* _TASK_: Output, without alteration, the first line of the entries and each line after it, stopping with the line that contains "more information, see:</span></span>".

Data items
[Start of Attachment]

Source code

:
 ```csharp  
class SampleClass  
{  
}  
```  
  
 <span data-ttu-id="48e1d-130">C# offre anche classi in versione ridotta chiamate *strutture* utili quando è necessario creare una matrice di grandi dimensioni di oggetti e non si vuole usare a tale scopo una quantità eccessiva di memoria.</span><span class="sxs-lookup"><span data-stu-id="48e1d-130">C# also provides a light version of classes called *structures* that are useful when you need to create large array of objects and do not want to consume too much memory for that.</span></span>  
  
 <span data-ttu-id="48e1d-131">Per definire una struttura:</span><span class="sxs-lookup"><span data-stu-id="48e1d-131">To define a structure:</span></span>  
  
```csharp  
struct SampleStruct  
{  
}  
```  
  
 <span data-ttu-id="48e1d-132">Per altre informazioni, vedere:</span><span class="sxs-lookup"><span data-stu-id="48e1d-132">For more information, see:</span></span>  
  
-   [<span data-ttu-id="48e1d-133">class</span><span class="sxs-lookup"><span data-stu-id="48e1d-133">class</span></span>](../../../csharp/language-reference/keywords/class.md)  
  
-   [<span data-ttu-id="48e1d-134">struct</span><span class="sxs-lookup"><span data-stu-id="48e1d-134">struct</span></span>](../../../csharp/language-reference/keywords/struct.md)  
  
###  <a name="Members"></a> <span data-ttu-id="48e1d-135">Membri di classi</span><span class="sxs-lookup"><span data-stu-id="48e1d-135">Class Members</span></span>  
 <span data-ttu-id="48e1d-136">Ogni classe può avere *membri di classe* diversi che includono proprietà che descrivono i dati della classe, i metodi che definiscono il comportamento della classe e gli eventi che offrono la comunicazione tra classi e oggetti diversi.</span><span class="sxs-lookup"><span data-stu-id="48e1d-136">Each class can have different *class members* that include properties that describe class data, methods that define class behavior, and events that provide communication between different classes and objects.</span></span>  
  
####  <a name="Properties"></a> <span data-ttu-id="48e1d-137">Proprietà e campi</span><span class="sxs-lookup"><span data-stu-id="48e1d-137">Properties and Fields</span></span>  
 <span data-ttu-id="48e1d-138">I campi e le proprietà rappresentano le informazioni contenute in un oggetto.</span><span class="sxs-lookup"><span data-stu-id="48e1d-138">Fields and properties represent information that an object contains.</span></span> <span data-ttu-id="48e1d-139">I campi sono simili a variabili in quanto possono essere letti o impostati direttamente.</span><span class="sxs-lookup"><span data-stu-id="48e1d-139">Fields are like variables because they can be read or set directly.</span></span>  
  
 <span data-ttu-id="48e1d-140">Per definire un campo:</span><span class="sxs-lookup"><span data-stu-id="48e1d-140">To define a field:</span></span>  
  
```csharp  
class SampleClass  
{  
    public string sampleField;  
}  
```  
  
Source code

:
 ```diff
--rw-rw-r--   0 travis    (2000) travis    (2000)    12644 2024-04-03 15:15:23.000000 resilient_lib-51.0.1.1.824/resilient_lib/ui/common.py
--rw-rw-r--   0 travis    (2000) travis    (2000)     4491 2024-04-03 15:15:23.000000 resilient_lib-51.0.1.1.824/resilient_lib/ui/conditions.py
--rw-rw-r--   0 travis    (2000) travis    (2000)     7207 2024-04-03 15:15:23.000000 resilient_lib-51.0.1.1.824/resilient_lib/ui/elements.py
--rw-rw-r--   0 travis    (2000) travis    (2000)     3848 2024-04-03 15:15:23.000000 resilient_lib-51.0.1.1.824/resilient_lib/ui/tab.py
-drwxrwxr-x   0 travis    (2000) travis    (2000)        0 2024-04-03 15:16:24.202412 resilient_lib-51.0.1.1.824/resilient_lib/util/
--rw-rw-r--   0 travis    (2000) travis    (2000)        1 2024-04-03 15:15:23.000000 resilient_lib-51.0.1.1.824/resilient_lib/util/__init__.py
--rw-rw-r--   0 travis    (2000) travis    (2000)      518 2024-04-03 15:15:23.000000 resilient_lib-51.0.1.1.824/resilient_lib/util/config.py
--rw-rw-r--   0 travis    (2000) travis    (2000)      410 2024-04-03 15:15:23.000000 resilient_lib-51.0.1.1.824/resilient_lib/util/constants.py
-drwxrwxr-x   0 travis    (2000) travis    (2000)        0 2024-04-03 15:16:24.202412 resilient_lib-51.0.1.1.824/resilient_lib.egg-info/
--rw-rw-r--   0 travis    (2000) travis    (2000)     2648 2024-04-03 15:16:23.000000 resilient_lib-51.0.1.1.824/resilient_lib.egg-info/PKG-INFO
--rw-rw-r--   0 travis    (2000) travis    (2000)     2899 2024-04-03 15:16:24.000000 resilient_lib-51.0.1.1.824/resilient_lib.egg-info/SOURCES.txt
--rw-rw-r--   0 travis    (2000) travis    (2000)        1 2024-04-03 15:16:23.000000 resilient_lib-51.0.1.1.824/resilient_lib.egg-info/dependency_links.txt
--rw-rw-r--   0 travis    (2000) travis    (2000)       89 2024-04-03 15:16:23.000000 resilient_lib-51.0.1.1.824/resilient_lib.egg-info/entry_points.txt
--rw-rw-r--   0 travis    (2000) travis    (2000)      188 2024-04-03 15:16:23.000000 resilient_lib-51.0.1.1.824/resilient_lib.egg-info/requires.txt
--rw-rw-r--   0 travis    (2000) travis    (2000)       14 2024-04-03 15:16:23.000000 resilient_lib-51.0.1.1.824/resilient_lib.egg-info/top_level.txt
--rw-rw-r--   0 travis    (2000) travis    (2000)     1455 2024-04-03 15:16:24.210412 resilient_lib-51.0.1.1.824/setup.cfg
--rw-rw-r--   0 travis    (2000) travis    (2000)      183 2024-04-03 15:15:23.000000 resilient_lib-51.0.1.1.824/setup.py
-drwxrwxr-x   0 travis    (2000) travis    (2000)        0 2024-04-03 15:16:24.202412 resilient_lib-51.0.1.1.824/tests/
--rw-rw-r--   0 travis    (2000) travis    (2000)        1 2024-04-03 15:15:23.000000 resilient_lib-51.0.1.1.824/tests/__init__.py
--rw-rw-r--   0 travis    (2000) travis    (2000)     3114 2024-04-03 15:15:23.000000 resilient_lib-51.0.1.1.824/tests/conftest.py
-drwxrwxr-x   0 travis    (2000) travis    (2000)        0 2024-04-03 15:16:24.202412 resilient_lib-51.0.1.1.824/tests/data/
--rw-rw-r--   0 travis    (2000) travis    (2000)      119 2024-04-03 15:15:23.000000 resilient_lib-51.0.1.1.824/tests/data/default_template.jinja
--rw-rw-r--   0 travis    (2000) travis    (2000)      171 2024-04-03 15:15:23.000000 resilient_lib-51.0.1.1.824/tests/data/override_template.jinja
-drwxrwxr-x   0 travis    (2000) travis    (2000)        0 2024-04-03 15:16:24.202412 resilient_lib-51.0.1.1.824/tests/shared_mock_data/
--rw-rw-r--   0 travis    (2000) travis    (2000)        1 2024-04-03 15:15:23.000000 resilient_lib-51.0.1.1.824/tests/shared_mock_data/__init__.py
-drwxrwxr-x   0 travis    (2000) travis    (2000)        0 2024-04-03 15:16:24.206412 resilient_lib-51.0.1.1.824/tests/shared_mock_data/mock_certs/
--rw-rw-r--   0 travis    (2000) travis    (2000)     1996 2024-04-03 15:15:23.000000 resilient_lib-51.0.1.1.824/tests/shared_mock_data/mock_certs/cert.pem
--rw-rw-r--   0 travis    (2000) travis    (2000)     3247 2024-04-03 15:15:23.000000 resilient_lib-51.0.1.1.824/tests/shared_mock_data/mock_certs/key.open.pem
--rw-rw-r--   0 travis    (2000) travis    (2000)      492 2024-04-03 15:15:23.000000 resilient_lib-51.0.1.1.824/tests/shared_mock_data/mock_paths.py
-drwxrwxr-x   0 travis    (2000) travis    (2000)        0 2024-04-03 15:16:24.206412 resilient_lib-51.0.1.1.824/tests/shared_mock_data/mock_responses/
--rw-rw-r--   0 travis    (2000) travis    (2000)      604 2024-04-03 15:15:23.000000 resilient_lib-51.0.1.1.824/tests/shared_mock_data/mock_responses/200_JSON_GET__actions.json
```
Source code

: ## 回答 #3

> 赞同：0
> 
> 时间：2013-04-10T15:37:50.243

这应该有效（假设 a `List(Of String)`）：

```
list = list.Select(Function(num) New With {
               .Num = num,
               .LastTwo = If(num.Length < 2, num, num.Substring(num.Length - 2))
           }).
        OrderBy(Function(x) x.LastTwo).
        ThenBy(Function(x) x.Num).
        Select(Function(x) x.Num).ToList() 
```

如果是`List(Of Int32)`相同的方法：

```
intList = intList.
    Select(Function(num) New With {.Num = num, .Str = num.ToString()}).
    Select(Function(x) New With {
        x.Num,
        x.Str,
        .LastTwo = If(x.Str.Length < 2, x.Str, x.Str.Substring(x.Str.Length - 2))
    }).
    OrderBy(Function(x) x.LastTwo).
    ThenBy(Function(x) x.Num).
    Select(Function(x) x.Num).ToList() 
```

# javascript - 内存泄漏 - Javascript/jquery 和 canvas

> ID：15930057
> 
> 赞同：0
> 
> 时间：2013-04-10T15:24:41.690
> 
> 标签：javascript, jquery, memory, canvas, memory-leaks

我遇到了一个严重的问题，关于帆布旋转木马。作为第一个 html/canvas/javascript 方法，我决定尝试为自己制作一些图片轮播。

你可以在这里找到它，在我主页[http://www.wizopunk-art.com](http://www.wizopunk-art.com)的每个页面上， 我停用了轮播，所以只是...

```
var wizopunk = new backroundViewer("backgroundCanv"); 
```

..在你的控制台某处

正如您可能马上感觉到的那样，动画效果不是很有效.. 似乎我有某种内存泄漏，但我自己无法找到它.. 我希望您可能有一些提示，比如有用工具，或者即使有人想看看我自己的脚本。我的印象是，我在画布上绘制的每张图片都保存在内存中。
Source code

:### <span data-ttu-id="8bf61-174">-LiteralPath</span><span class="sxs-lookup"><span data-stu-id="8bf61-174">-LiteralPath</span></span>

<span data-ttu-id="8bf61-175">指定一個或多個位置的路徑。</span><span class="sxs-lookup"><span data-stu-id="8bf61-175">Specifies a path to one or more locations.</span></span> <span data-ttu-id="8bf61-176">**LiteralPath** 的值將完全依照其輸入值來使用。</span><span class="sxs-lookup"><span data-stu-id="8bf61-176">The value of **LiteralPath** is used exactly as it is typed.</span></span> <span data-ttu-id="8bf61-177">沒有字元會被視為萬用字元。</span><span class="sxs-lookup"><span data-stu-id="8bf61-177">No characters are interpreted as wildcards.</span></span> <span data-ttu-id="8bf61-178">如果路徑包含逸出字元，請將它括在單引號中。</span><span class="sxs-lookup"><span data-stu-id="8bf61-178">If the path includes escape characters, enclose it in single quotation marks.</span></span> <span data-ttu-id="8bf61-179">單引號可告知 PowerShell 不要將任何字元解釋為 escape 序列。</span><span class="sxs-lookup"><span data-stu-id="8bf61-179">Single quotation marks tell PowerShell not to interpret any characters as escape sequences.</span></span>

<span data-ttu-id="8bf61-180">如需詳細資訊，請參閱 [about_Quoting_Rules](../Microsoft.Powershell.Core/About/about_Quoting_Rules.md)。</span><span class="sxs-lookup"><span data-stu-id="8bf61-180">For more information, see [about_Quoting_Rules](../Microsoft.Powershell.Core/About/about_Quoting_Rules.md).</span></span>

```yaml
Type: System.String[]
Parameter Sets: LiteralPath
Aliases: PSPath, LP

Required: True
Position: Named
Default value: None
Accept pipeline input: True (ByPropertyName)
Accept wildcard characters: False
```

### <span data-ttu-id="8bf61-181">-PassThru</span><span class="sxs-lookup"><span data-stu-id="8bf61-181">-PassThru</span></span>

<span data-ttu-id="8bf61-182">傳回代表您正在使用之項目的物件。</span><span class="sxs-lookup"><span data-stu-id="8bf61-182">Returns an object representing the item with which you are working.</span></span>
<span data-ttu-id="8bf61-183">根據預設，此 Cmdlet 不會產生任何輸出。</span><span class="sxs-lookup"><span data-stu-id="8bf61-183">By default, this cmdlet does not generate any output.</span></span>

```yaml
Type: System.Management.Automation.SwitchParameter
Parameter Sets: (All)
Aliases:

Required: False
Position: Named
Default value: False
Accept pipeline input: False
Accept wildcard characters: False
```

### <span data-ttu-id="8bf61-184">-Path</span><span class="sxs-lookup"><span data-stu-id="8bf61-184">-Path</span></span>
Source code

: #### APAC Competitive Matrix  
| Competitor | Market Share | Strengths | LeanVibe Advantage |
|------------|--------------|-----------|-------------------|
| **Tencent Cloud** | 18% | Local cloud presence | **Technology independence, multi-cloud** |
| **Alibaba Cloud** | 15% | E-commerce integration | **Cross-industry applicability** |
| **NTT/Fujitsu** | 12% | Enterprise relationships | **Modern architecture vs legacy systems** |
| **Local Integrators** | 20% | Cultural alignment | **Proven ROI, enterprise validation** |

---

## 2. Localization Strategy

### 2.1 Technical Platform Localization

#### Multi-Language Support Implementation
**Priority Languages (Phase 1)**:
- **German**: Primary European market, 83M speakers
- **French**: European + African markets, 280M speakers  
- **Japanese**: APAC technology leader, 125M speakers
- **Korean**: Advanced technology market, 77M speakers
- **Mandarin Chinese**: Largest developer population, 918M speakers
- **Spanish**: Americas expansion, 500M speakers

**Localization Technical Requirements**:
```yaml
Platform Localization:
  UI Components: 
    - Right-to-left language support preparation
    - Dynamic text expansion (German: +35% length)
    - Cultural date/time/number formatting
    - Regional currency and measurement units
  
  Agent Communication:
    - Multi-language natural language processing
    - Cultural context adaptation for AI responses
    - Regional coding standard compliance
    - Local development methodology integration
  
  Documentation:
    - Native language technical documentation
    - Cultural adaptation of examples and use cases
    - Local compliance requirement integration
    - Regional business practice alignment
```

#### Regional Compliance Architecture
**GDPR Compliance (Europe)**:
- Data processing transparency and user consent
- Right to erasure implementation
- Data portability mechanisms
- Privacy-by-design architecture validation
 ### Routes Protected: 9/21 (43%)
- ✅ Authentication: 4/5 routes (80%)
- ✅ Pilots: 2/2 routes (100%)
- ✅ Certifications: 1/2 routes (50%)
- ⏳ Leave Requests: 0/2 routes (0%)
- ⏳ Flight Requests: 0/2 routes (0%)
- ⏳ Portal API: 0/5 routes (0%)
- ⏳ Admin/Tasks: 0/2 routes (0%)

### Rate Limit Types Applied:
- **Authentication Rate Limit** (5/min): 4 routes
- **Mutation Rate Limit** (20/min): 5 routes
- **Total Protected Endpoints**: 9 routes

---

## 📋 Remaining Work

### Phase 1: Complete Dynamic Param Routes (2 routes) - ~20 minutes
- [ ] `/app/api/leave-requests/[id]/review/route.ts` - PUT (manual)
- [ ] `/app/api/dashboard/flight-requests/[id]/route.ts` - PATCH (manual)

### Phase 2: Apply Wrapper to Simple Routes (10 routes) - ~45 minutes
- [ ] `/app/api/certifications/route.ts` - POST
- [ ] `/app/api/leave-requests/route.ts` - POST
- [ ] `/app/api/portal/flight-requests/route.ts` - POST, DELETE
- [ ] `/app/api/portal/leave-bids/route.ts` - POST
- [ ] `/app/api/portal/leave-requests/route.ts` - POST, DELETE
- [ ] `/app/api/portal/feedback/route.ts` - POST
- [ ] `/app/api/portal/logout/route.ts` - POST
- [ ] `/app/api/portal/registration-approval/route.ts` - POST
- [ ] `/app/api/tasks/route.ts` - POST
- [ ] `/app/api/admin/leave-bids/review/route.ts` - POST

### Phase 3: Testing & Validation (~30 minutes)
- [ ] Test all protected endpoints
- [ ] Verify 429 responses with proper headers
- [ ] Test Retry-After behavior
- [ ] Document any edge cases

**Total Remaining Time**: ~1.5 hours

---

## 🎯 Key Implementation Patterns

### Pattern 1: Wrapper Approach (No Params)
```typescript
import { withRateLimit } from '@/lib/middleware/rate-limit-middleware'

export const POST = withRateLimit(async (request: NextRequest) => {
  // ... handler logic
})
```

[End of Attachment]

* _THE ANSWER_:
Source code

:
 ```csharp  
class SampleClass  
{  
}  
```  
  
 <span data-ttu-id="48e1d-130">C# offre anche classi in versione ridotta chiamate *strutture* utili quando è necessario creare una matrice di grandi dimensioni di oggetti e non si vuole usare a tale scopo una quantità eccessiva di memoria.</span><span class="sxs-lookup"><span data-stu-id="48e1d-130">C# also provides a light version of classes called *structures* that are useful when you need to create large array of objects and do not want to consume too much memory for that.</span></span>  
  
 <span data-ttu-id="48e1d-131">Per definire una struttura:</span><span class="sxs-lookup"><span data-stu-id="48e1d-131">To define a structure:</span></span>  
  
```csharp  
struct SampleStruct  
{  
}  
```  
  
 <span data-ttu-id="48e1d-132">Per altre informazioni, vedere:</span><span class="sxs-lookup"><span data-stu-id="48e1d-132">For more information, see:</span></span>  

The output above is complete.